# MCQ Generator with LangChain and Hugging Face

This notebook demonstrates how to build a Multiple Choice Question (MCQ) generator using LangChain and a model from the Hugging Face Hub. The goal of this project is to automatically generate a quiz from a given text, and then evaluate the generated quiz for quality and relevance.

This project is a great way to showcase skills in:

*   **Natural Language Processing (NLP):** Using large language models (LLMs) to understand and process text.
*   **LangChain:** Building complex applications with LLMs by chaining together different components.
*   **API Integration:** Interacting with the Hugging Face Hub to leverage a wide range of open-source models.
*   **Prompt Engineering:** Designing effective prompts to guide the LLM's output.
*   **Python and Jupyter Notebooks:** Writing clean, well-documented code to solve a real-world problem.

In [36]:
!pip install langchain-google-genai

Collecting langchain-google-genai
  Downloading langchain_google_genai-2.1.12-py3-none-any.whl.metadata (7.1 kB)
Collecting google-ai-generativelanguage<1,>=0.7 (from langchain-google-genai)
  Downloading google_ai_generativelanguage-0.7.0-py3-none-any.whl.metadata (10 kB)
Collecting filetype<2,>=1.2 (from langchain-google-genai)
  Downloading filetype-1.2.0-py2.py3-none-any.whl.metadata (6.5 kB)
Collecting google-api-core!=2.0.*,!=2.1.*,!=2.10.*,!=2.2.*,!=2.3.*,!=2.4.*,!=2.5.*,!=2.6.*,!=2.7.*,!=2.8.*,!=2.9.*,<3.0.0,>=1.34.1 (from google-api-core[grpc]!=2.0.*,!=2.1.*,!=2.10.*,!=2.2.*,!=2.3.*,!=2.4.*,!=2.5.*,!=2.6.*,!=2.7.*,!=2.8.*,!=2.9.*,<3.0.0,>=1.34.1->google-ai-generativelanguage<1,>=0.7->langchain-google-genai)
  Downloading google_api_core-2.25.1-py3-none-any.whl.metadata (3.0 kB)
Collecting google-auth!=2.24.0,!=2.25.0,<3.0.0,>=2.14.1 (from google-ai-generativelanguage<1,>=0.7->langchain-google-genai)
  Downloading google_auth-2.40.3-py2.py3-none-any.whl.metadata (6.2 kB)
Collec

## 1. Import Necessary Libraries

In [37]:
import os
import json
import pandas as pd
import traceback
from langchain_huggingface import HuggingFaceEndpoint
from langchain_core.prompts import PromptTemplate
from langchain.chains import LLMChain
from langchain.chains import SequentialChain
from langchain_google_genai import ChatGoogleGenerativeAI
import PyPDF2

## 2. Environment Configuration

Next, we'll load the Hugging Face API key from a `.env` file. This is a good practice for managing sensitive information like API keys.

In [40]:
from dotenv import load_dotenv

load_dotenv()  # take environment variables from .env.

True

In [41]:
# Replace with your Hugging Face API Key
GOOGLE_API_KEY = os.getenv("GOOGLE_API_KEY")

## 3. LangChain Setup

Now we'll set up the core components of our LangChain application.
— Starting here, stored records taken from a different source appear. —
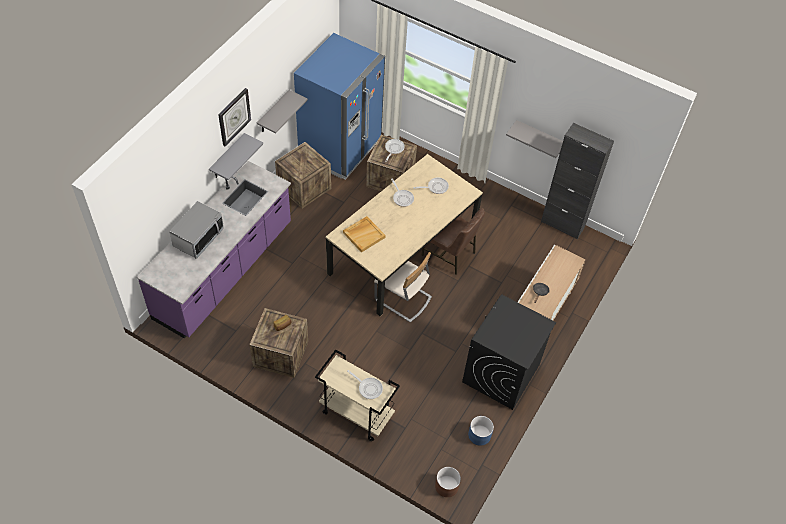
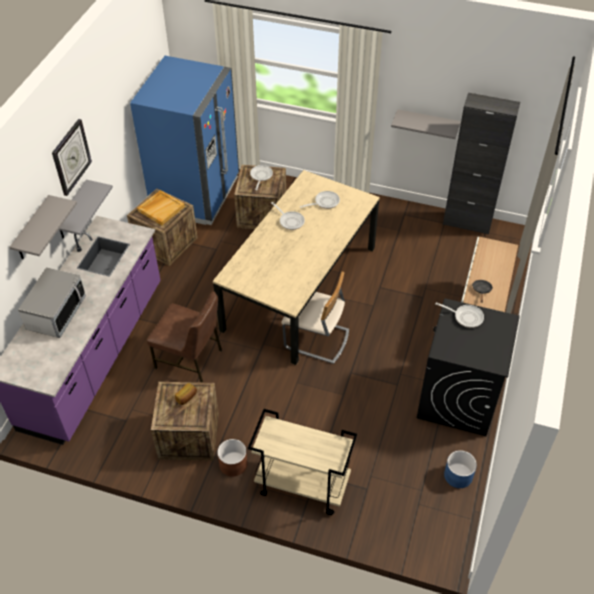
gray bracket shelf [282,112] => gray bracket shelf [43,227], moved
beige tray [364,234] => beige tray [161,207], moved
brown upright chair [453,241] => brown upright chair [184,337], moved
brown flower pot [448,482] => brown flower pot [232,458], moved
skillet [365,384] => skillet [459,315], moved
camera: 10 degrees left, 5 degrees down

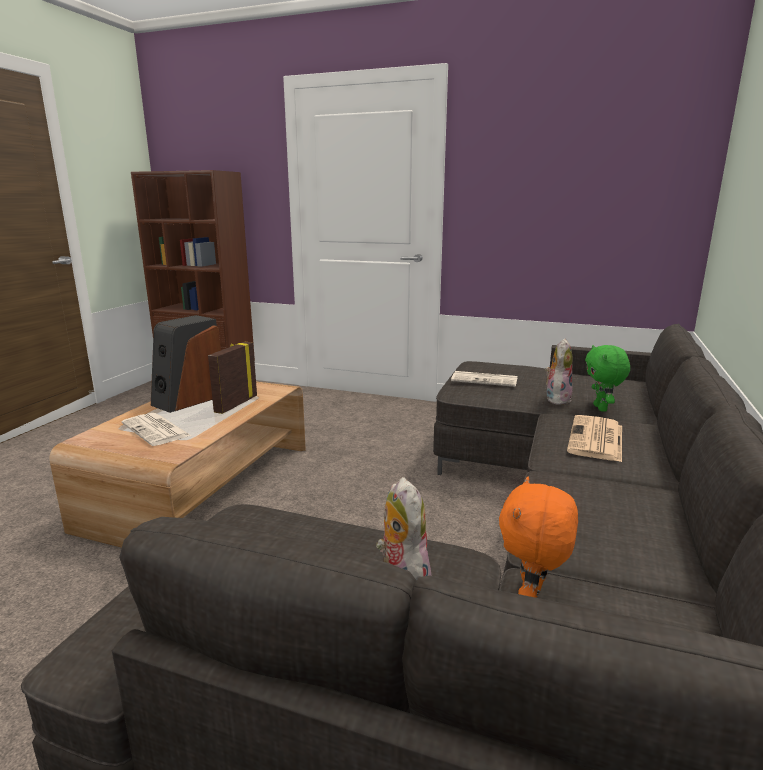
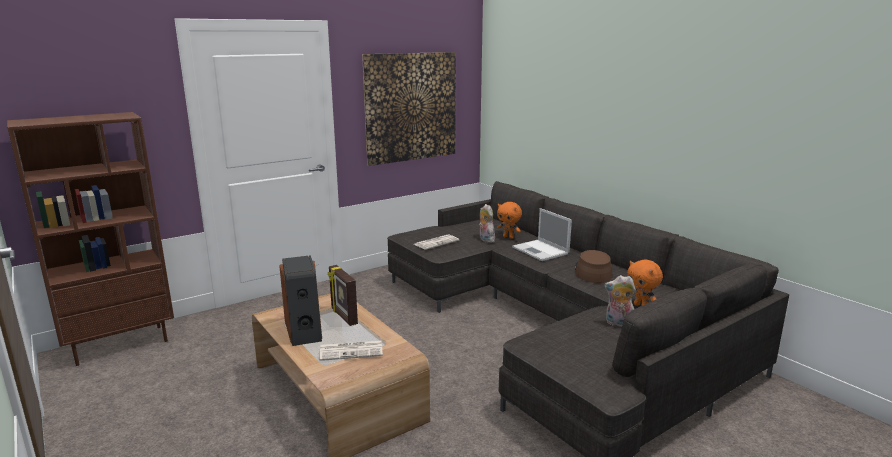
nothing => wall art [409,109]
green plush toy [607,378] => orange plush toy [509,220]
daily paper [594,438] => laptop [542,234]
nothing => brown clothing hat [594,266]
camera: 55 degrees left, 0 degrees up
### 3.1. IMPORTANT: Accept Gemma's License Terms

Before using the `google/gemma-7b` model, you **must** visit its page on the Hugging Face Hub and accept the license terms. If you fail to do this, the API call will not work.

[Click here to go to the `google/gemma-7b` model page](https://huggingface.co/google/gemma-7b) and accept the terms.

### 3.2. Initialize the Language Model

We'll use the `google/gemma-7b` model from the Hugging Face Hub. It is a powerful text-generation model from Google.

In [42]:
repo_id = "mistralai/Mistral-7B-Instruct-v0.1"

In [55]:
# llm = HuggingFaceEndpoint(
#     repo_id=repo_id,
#     huggingfacehub_api_token=HUGGINGFACE_API_KEY,
#     task="text-generation",
#     max_new_tokens=512,
#     temperature=0.5
# )

# Initialize the Gemini-Pro model
llm = ChatGoogleGenerativeAI(model="gemini-1.5-flash-latest", temperature=0.7)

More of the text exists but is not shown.